A lot of data breach notification laws will say you have X days, like 30 or 45 days from the date that you discovered the “breach” to provide notice and submit your reports to government agencies. You do want to be careful about boxing yourself in. If you put in that demand letter that this former employee took your PII, you're putting out there that as of the day of that letter and probably earlier, you were aware of a compromise to your PII, which may not be the case. It may be the case that you do some forensic analysis, and there is no PII in there. Even if ultimately there is, you don't really know until you look into it further. 

I certainly will avoid saying there's PII in the data set, but I don't even go into the specifics of what type of information I think it might be. I will certainly flag the fact that we are aware of you exporting our data or forwarding emails to yourself on these dates or on multiple occasions, but I won't commit the client to what specific type of data it is. That does become important later because, like I mentioned a little bit earlier in the episode, it can take a while to do a forensic investigation. Even when you have the findings, if there are quite a few impacted individuals in different jurisdictions, you then have to work through your analysis of whether this qualifies as a breach in different places. Is there reporting required to government agencies? You have to prepare the notices, you have to prepare the reports, and all those things take time. If you have committed yourself to a very early discovery date before you really had enough information to move the ball on a lot of those subsequent steps, you can put yourself in a tough place from the standpoint of meeting the requisite deadlines.

Lazzarotti

It's interesting because one thing I know we talked a little bit about this at the beginning, but some of the things you said made me think of something important, and that is, at least I've seen this happen from time to time. Not sure if you have Damon, maybe you have some thoughts, but there's an assumption sometimes with a situation like this, where people are thinking that data breach notification is only really required when there's Social Security or credit card numbers. When they begin to think about this incident that happened and what this employee took, they're like, well, it's all business information. There are no Social Security numbers in that data, and they just proceed down the road of the trade secret issue. What they don't realize sometimes is that states have, over time, amended and expanded the definitions of what type of data could trigger a notification obligation. Now, it could be medical information or non-personal information. 
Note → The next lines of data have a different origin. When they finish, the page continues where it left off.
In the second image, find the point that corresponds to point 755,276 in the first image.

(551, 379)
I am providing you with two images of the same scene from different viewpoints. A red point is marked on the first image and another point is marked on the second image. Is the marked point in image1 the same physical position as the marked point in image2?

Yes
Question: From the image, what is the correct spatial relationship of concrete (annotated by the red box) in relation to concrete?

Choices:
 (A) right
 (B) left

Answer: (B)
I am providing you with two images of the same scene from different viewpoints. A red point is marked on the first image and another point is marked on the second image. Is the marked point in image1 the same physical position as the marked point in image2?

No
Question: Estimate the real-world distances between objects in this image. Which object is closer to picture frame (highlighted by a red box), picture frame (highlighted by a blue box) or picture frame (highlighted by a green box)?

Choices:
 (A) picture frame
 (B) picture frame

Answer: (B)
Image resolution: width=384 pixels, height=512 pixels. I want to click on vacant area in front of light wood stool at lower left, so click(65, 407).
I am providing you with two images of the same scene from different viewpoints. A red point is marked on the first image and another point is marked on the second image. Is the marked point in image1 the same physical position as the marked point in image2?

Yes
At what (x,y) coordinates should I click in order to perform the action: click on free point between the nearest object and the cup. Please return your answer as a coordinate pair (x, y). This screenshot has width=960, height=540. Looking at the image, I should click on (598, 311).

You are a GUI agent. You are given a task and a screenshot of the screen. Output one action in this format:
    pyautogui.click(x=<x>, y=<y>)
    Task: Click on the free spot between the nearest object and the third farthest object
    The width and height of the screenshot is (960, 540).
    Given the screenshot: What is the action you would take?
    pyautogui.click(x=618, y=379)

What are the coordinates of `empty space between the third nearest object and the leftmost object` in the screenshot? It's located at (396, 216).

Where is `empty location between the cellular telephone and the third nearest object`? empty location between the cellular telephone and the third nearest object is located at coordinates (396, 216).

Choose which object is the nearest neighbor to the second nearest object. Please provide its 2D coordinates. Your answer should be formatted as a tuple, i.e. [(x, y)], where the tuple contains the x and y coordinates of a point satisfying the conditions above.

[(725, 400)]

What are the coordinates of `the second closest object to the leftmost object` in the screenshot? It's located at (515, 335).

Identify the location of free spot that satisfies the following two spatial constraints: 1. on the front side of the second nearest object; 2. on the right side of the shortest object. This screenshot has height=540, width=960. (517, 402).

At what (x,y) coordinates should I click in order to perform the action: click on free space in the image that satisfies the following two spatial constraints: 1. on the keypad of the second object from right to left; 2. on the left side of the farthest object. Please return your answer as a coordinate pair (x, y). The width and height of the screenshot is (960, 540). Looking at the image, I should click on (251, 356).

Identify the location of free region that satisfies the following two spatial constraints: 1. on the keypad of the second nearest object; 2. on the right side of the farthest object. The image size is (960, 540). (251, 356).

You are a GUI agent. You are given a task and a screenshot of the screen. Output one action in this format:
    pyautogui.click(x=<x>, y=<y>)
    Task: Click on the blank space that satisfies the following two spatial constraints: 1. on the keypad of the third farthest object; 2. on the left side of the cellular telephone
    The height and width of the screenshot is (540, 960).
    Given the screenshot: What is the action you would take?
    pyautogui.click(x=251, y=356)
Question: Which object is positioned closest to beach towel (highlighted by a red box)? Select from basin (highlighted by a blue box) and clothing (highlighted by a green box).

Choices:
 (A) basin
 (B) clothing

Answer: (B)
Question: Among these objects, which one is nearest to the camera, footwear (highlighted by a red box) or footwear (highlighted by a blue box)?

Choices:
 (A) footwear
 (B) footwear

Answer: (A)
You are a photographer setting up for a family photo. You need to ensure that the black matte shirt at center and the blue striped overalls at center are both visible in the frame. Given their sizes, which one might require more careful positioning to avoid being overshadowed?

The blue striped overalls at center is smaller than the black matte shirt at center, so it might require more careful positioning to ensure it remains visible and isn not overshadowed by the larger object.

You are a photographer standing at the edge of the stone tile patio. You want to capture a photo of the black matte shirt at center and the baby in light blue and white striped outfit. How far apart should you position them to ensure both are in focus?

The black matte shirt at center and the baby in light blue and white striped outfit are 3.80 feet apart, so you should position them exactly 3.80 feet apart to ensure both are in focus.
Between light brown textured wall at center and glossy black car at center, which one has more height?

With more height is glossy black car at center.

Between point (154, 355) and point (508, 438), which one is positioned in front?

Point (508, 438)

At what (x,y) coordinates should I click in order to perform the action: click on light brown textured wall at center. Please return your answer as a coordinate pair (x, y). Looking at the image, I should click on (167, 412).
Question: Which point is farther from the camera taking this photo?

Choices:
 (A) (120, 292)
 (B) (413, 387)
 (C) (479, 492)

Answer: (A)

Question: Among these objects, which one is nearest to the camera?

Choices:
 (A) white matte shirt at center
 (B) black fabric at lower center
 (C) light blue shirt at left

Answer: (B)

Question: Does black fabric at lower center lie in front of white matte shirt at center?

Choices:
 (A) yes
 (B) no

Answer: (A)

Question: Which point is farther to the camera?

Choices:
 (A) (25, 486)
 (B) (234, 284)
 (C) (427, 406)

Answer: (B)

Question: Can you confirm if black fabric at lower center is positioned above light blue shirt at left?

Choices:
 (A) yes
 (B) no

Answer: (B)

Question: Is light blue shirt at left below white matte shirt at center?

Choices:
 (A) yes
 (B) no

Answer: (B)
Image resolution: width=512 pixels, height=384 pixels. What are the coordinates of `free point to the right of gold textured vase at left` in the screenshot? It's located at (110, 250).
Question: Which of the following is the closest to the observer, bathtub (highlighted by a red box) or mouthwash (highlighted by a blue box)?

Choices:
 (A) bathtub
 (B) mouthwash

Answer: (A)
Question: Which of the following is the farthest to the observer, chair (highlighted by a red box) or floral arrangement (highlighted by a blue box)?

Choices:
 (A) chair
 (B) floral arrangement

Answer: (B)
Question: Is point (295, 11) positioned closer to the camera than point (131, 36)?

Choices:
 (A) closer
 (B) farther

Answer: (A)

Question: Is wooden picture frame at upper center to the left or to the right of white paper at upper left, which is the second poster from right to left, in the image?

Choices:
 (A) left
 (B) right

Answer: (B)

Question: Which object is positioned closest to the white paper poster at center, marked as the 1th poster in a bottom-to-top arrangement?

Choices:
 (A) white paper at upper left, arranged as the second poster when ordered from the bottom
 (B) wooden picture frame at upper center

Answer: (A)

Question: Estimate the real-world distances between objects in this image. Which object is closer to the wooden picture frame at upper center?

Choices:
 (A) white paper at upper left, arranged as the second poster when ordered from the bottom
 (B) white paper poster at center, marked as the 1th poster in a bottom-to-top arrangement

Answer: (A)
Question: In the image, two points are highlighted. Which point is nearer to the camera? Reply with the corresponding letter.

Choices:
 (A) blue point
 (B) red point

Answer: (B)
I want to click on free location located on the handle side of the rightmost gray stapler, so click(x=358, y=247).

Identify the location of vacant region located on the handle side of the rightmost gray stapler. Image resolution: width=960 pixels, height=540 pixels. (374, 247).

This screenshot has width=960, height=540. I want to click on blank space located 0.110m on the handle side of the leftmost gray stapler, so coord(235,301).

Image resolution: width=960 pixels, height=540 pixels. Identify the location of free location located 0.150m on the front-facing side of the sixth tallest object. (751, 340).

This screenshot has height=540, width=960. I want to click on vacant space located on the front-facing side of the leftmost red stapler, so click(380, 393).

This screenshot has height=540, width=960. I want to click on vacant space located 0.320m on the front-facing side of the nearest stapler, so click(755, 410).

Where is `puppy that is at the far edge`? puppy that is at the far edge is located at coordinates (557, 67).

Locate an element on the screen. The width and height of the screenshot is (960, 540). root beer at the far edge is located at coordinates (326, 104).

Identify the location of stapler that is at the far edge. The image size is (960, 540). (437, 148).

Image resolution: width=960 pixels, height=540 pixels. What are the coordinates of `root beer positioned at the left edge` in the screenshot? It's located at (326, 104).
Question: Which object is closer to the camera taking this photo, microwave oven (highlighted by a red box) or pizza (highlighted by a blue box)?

Any thoughts on that in terms of how to try to avoid that issue when it comes up so that, to your point, you may not have completed the data mining, but how do you make sure that you're not missing or moving too fast forward on the trade secret, which again is important but that you miss an obligation of a data breach notification that you have to make sure you've addressed.

Silver

That's a great point. I do try and flag in the initial discussion with the client when they come to us with the issue that PII extends beyond what people traditionally think of. It certainly includes Social Security numbers, driver's license numbers, financial account information, and credit card information. However, it also includes stuff like online account credentials or medical information, as you mentioned, and in some states, date of birth or digital signature. I try and put that out there. Sometimes I'll mention to the client that if they'd like, we can share a list of elements that might be PII. If there's a chance that some of the data might be protected health information under HIPAA, either because the client is a covered entity or they're a business associate and we're dealing with health plan data that might be a self-insured plan. I will point out that from a HIPAA perspective, the definition is extremely broad. It can really be just someone's name and the date they went for their appointment. Something as seemingly innocuous as that can be PHI. That's a great point. There is this inclination that if socials or credit card numbers weren't impacted, there's probably nothing further to see there. That is definitely no longer the case; it's definitely the trend that these laws keep broadening the definition of PII. 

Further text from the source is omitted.